Give the data below again exactly as written, without its pictures.

═══ Material provided ═══

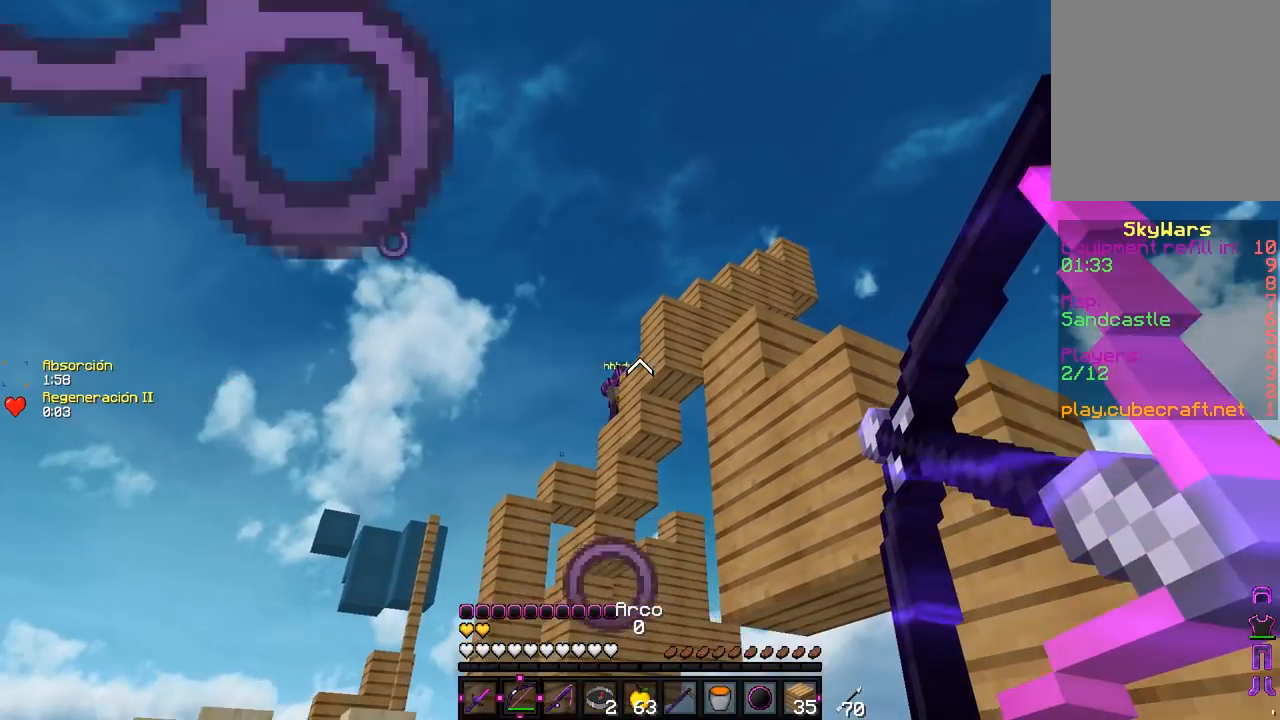
{"keys": ["a"], "mouse": ["left", "right"], "events": []}
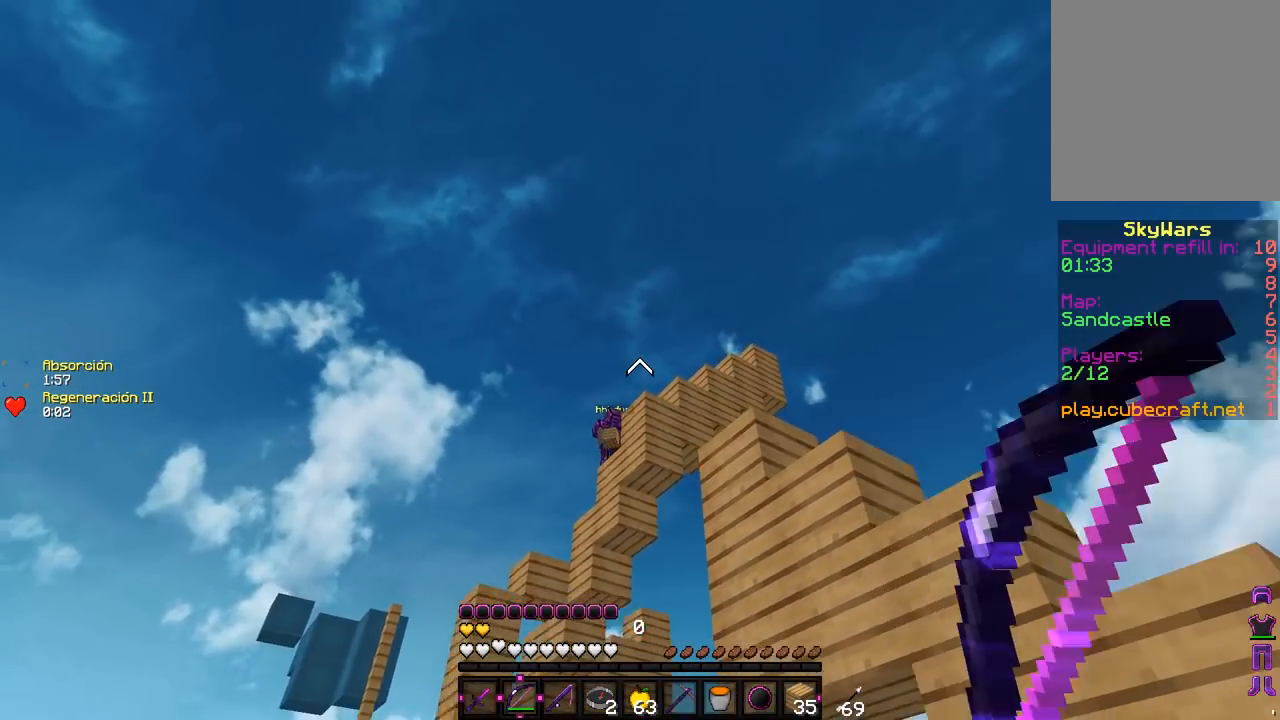
{"keys": [], "mouse": ["left", "right"], "events": [[83, "a", "up"]]}
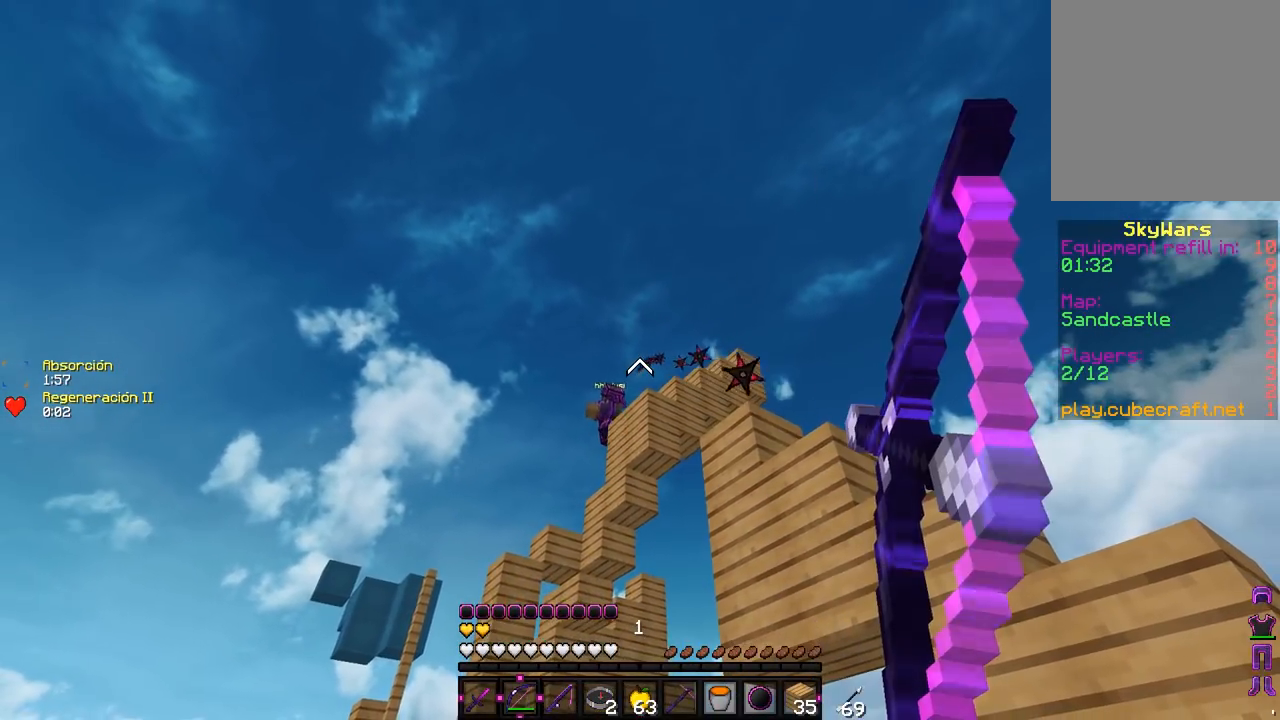
{"keys": ["d", "w"], "mouse": ["left", "right"], "events": [[67, "d", "down"], [283, "w", "down"]]}
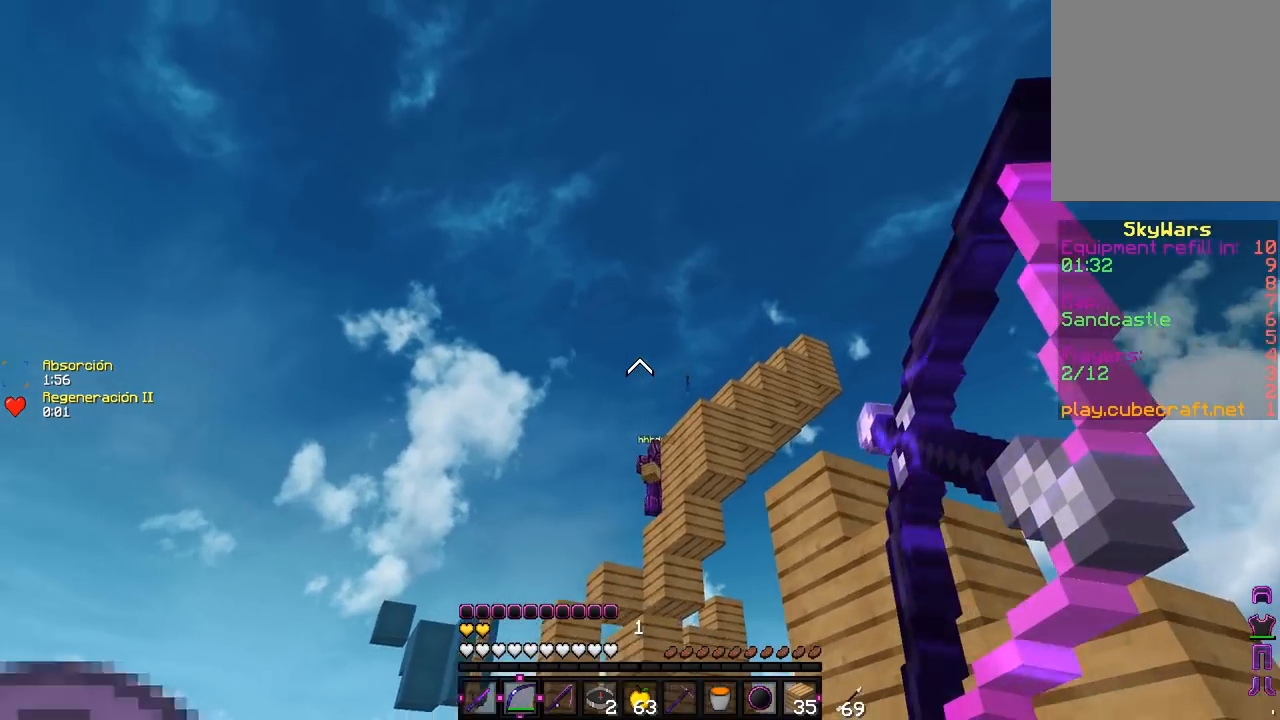
{"keys": [], "mouse": ["left", "right"], "events": [[300, "d", "up"], [467, "w", "up"]]}
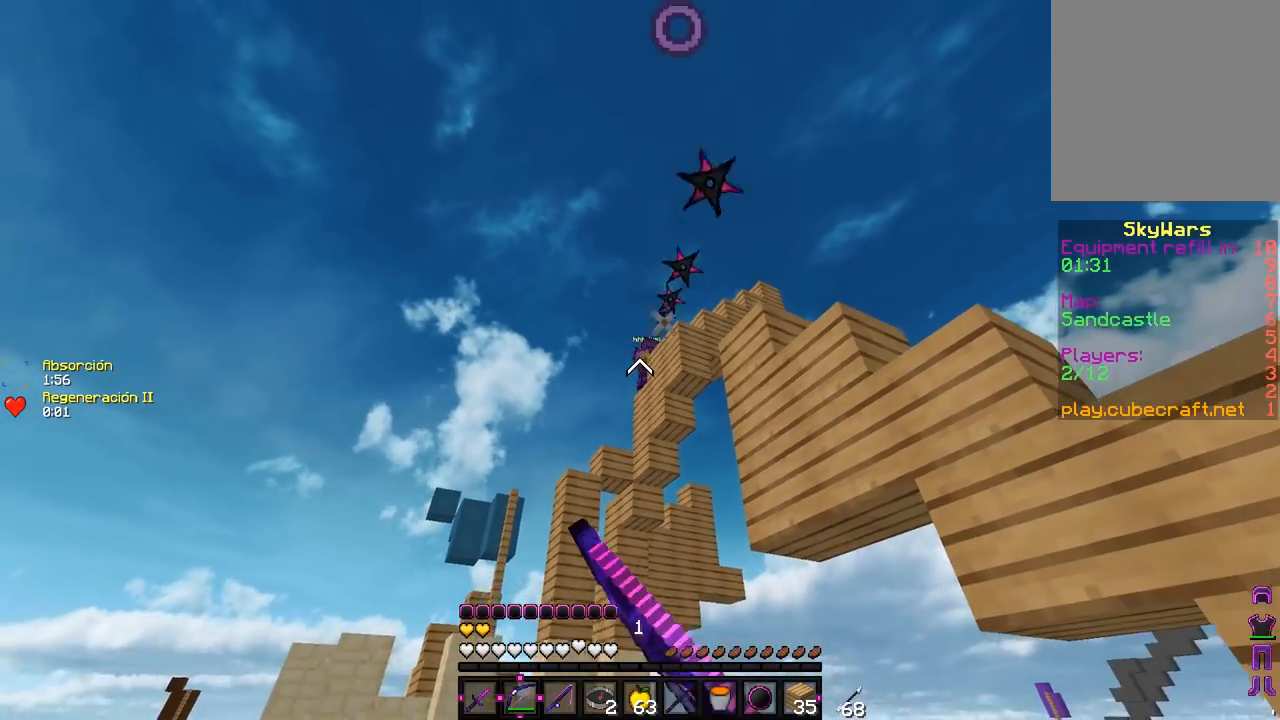
{"keys": ["s"], "mouse": ["left", "right"], "events": [[350, "s", "down"]]}
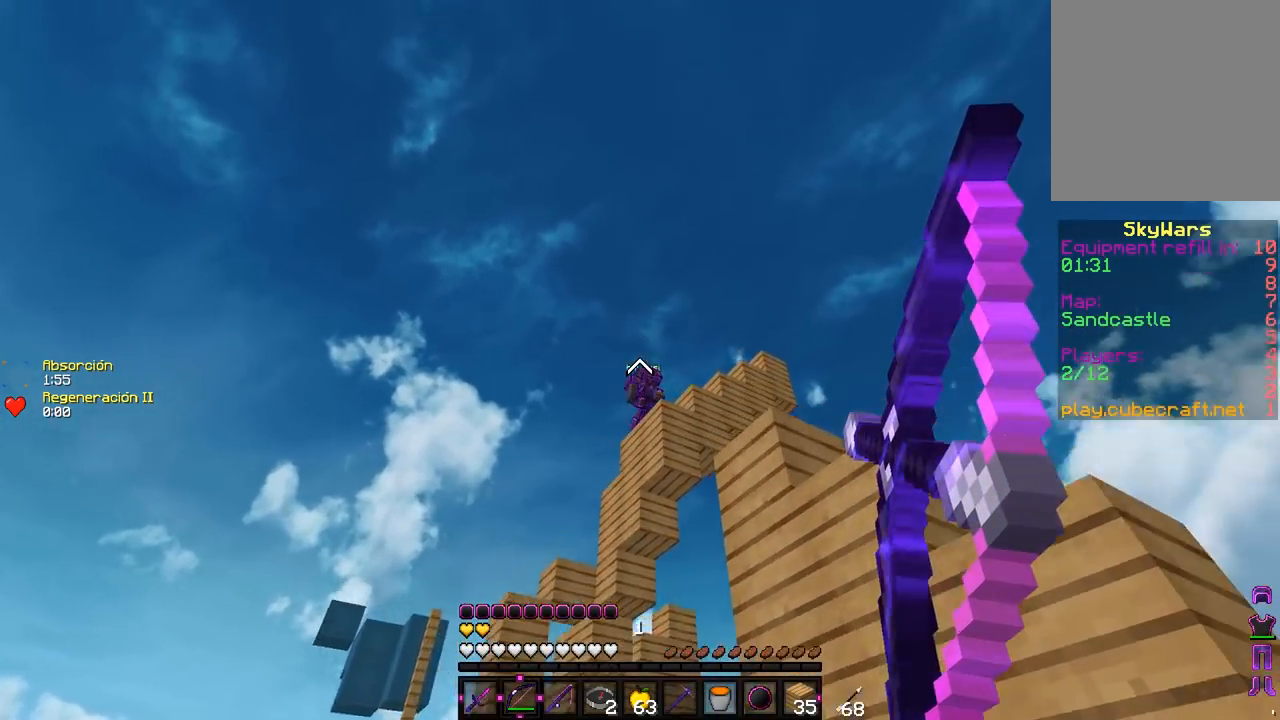
{"keys": ["d"], "mouse": ["left", "right"]}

═══

Output:
{"keys": ["a"], "mouse": ["left", "right"], "events": []}
{"keys": [], "mouse": ["left", "right"], "events": [[83, "a", "up"]]}
{"keys": ["d", "w"], "mouse": ["left", "right"], "events": [[67, "d", "down"], [283, "w", "down"]]}
{"keys": [], "mouse": ["left", "right"], "events": [[300, "d", "up"], [467, "w", "up"]]}
{"keys": ["s"], "mouse": ["left", "right"], "events": [[350, "s", "down"]]}
{"keys": ["d"], "mouse": ["left", "right"]}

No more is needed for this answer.